2. Testing dan debugging lebih ringan
Arsitektur monolith juga terlalu mungkin kami untuk sanggup mengetes proses bersama lebih mudah. Hal ini sebab fitur dan komponen aplikasi berada dalam satu codebase agar sanggup berkomunikasi secara segera tanpa butuh protokol khusus. Ini berbeda bersama microservice yang kudu mempersiapkan servis-servis berkenaan dan juga memikirkan langkah komunikasi pada servis satu bersama lainnya.
3. Deployment lebih simple
Proses deployment aplikasi monolith jauh lebih simple sebab seluruh fitur/komponen berada pada satu codebase yang sama. Hal ini berbeda bersama pendekatan microservice yang kudu memikirkan strategi deployment untuk masing-masing layanan yang dijalankan.
Batasan disaat Menerapkan Monolith
Selain kelebihan-kelebihan di atas, arsitektur ini juga miliki lebih dari satu keterbatasan yang sanggup kamu simak di bawah ini.
1) Usaha ekstra untuk menjaga kode agar tetap bersih
Seiring berjalannya waktu, codebase aplikasi monolith tentu dapat makin tambah besar dan kompleks. Hal ini tentu jadi tantangan tersendiri dalam menjaga kode agar tetap bersih, ringan dibaca, dan dipahami. Belum lagi disaat ada seorang engineer baru yang berhimpun dalam tim. Jika belum miliki kebiasaan bekerja bersama codebase besar, sanggup jadi mereka dapat jadi terintimidasi sebab banyaknya faktor dan komponen yang kudu dipelajari.
2) Skalabilitas
Ketika aplikasi tidak sanggup mengatasi kebutuhan sebab lonjakan pengguna, opsi yang ada adalah meningkatkan sumber energi keseluruhan ( vertical scaling ) atau membawa dampak lebih dari satu instance dari aplikasi ( horizontal scaling ). Pada aplikasi monolith, kami tidak sanggup menyesuaikan skalabilitas di level fitur/komponen. Hal ini sebab tiap komponen bukanlah servis yang berlangsung secara independen.
3) Perubahan
Mengubah kode pada aplikasi monolith sanggup jadi satu perihal yang menakutkan. Bisa jadi kode yang diubah jadi dependensi di banyak daerah oleh lebih dari satu komponen yang berbeda. Satu pergantian kecil sanggup berpengaruh besar pada keseluruhan aplikasi. Tugas ini sanggup jadi tambah sulit jika kami tidak mendesain dan pelihara kode aplikasi bersama baik.

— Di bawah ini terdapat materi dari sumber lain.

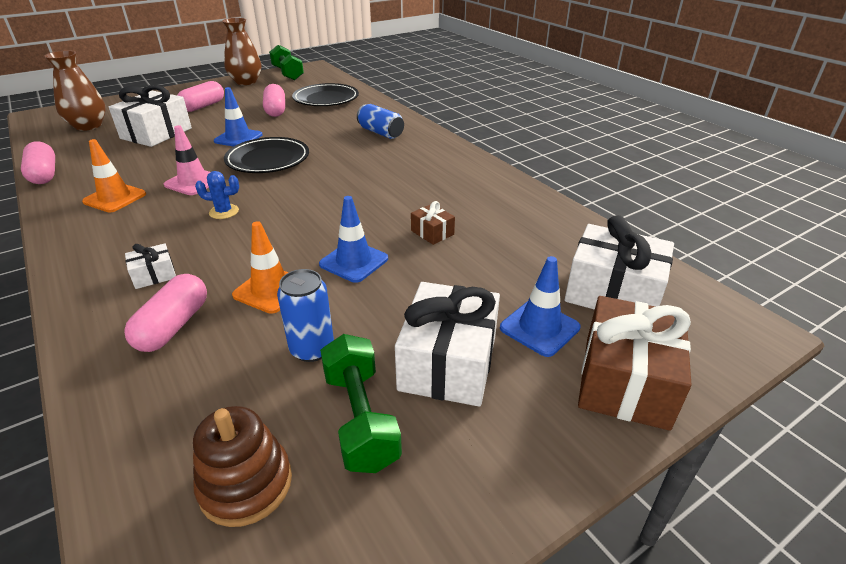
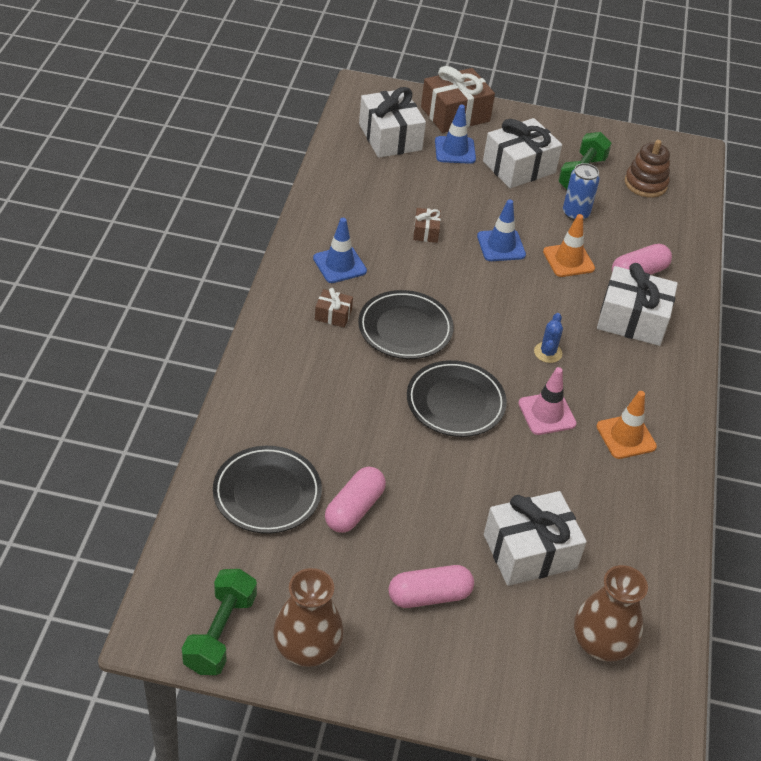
camera: 140 degrees left, 10 degrees up
pink capsule [21,141,55,184] -> none
white gift [125,243,176,289] -> white gift [597,263,678,346], size x2.10
blue cactus [195,171,239,219] -> blue cactus turned 60 degrees clockwise [534,313,563,363]
blue traffic cone [214,87,263,147] -> blue traffic cone moved to [313,218,367,283]
blue can [357,104,404,139] -> none
none -> brown gift [315,288,353,328]
none -> black plate [358,290,454,359]

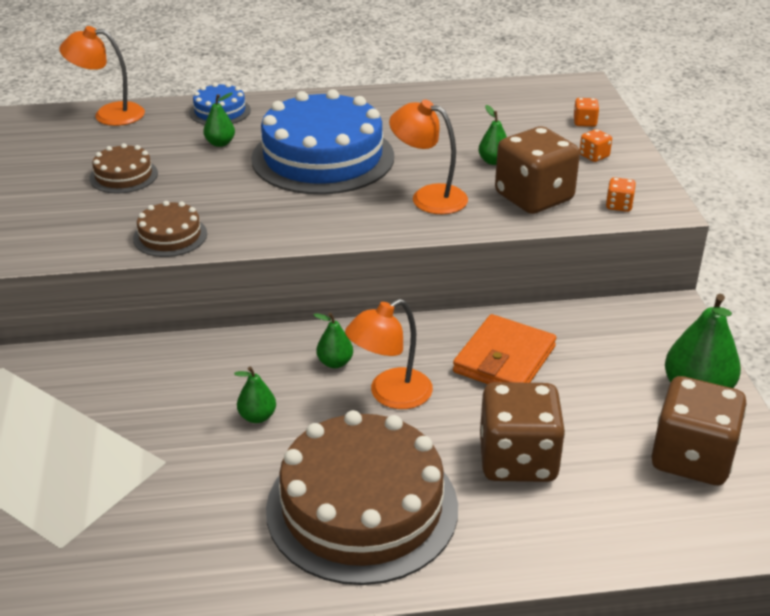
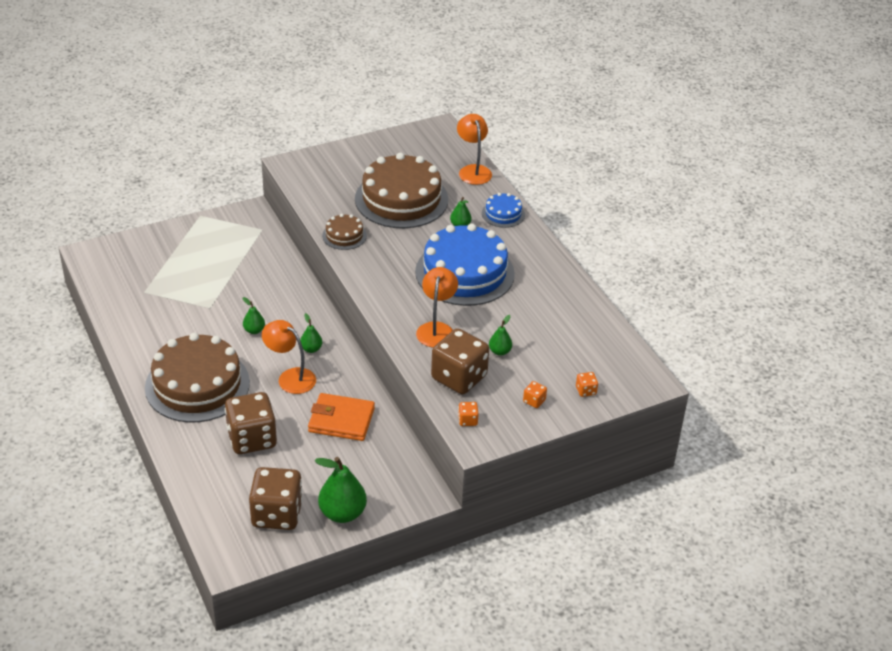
camera: 70 degrees right, 5 degrees up
brown cake [89,143,158,193] -> brown cake [355,153,448,228], size x2.18

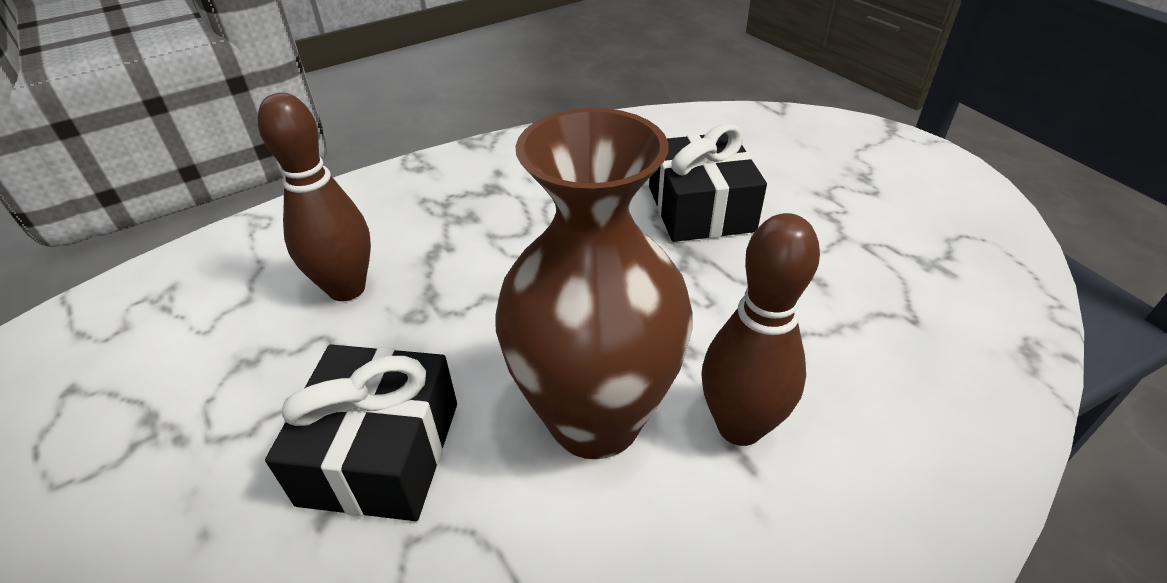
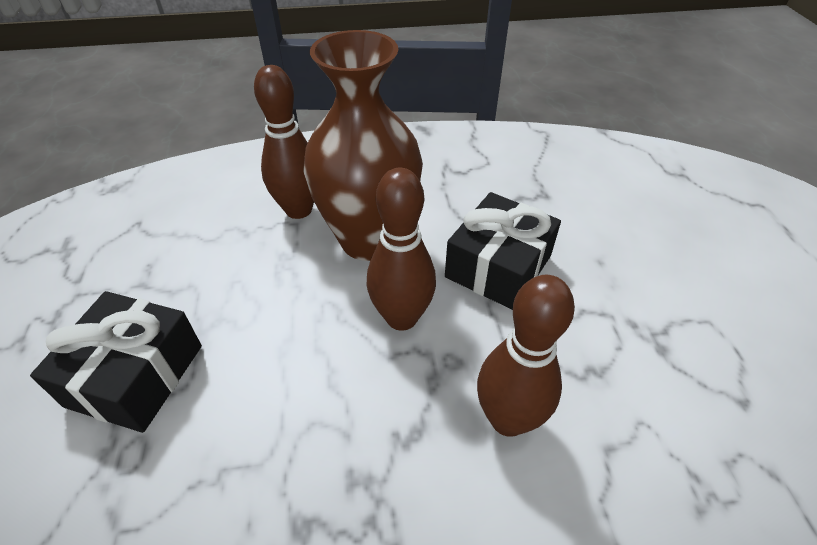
camera: 155 degrees left, 5 degrees up
none -> brown bowling pin [367,168,436,331]

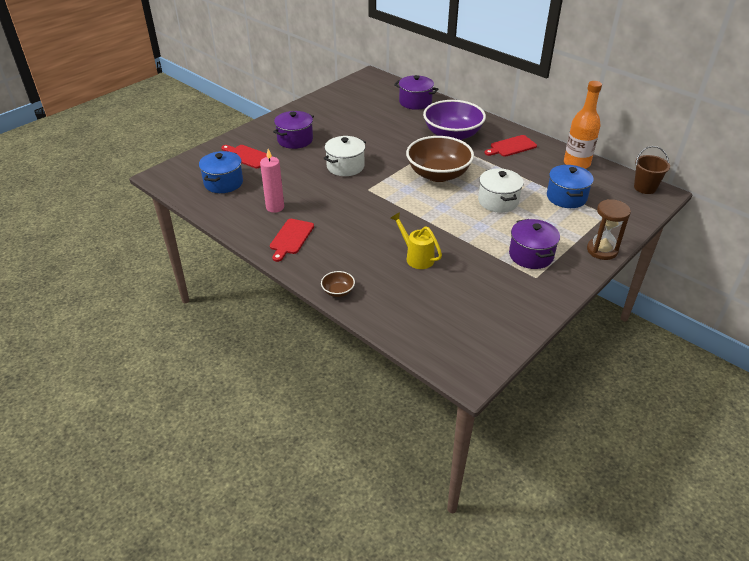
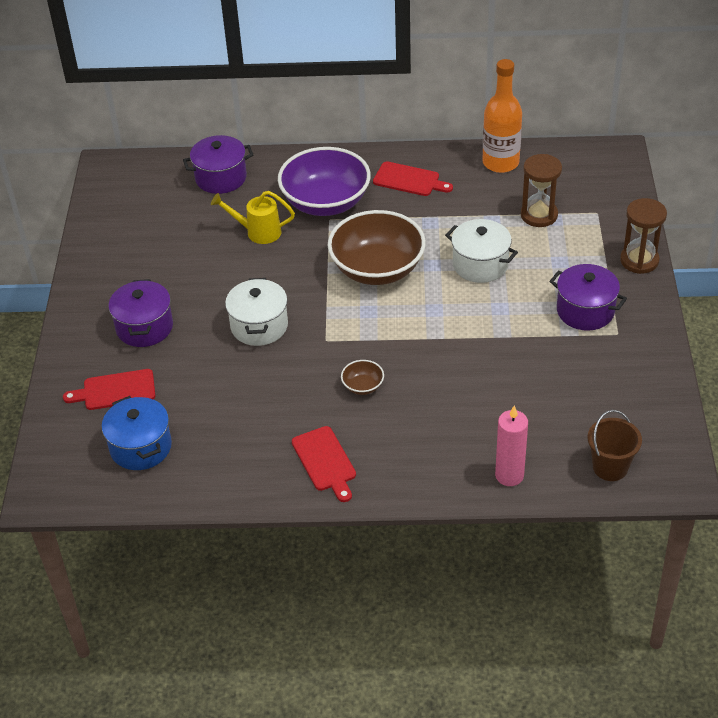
camera: 40 degrees left, 5 degrees up
pink candle [260,149,284,213] -> pink candle moved to [495,405,528,486]
brown bowl [321,271,355,297] -> brown bowl moved to [341,360,384,395]
yellow watering can [391,212,442,269] -> yellow watering can moved to [211,191,295,244]
red cutting board [484,135,537,157] -> red cutting board turned 90 degrees counterclockwise [373,161,453,196]
blue pot [547,165,594,208] -> brown hourglass [521,154,562,227]
brown bucket [634,146,670,194] -> brown bucket moved to [587,410,642,481]

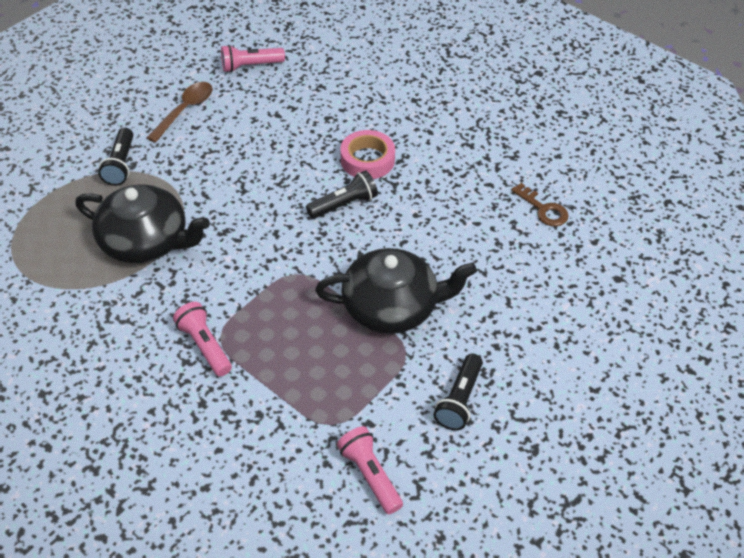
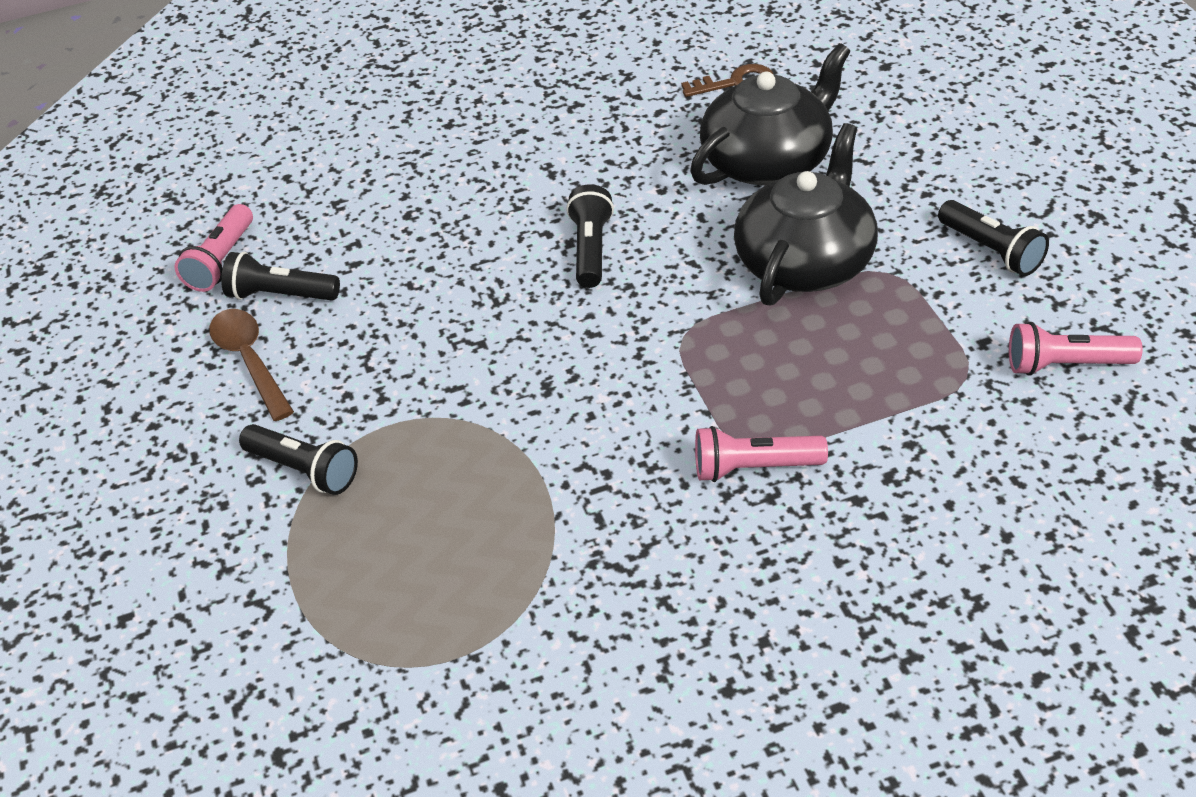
camera: 55 degrees left, 5 degrees down
black teapot [75,184,210,263] -> black teapot moved to [690,43,850,185]
pink tape [340,130,395,179] -> none
none -> black flashlight [221,252,340,301]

Memilih Arsitektur yang Tepat
Oke, saat ini kami telah sedikit sadar tentang karakteristik aplikasi monolith secara umum. Beberapa berlebihan di atas mungkin tidak 100% relevan di tiap tiap tim. Hal ini sebab pilih arsitektur aplikasi bukan cuma perkara teknis saja, tetapi juga ada faktor lain yang kudu diperhatikan, sekiranya ukuran tim dan ketersediaan sumber daya. Pendekatan monolith sesuai digunakan jika kamu sedang menjalani sebuah startup, di mana cuma terkandung lebih dari satu engineer saja yang bertugas membangun aplikasi.
Pada skala organisasi yang lebih besar, sanggup jadi pendekatan monolith jadi tidak cukup relevan sebab keterbatasan dalam berkolaborasi. Di step ini, lebih dari satu perusahaan mungkin dapat berubah ke pendekatan microservice sembari merestrukturisasi organisasinya. Namun, ada juga perusahaan layaknya Basecamp yang tetap pilih bertahan bersama monolith bersama segala konsekuensinya. Mereka apalagi bersama bangga dan sadar pilih untuk memaksimalkan pendekatan ini; kemudian menyebutnya Majestic Monolith .
Keterbatasan yang dimiliki aplikasi monolith sesungguhnya sanggup diakali bersama menerapkan praktik-praktik engineering lainnya. Misalnya untuk menjaga kode agar tetap bersih, kami sanggup memasang linter atau pun **menerapkan praktik code review. Lebih lanjut lagi, kami sanggup memakai pendekatan Domain-Driven Design (DDD) untuk memodelkan proses usaha jadi bentuk kode agar lebih ringan dipahami. Kemudian kami juga sanggup menerapkan automated testing untuk mengurangi kegelisahan disaat membawa dampak pergantian pada kode.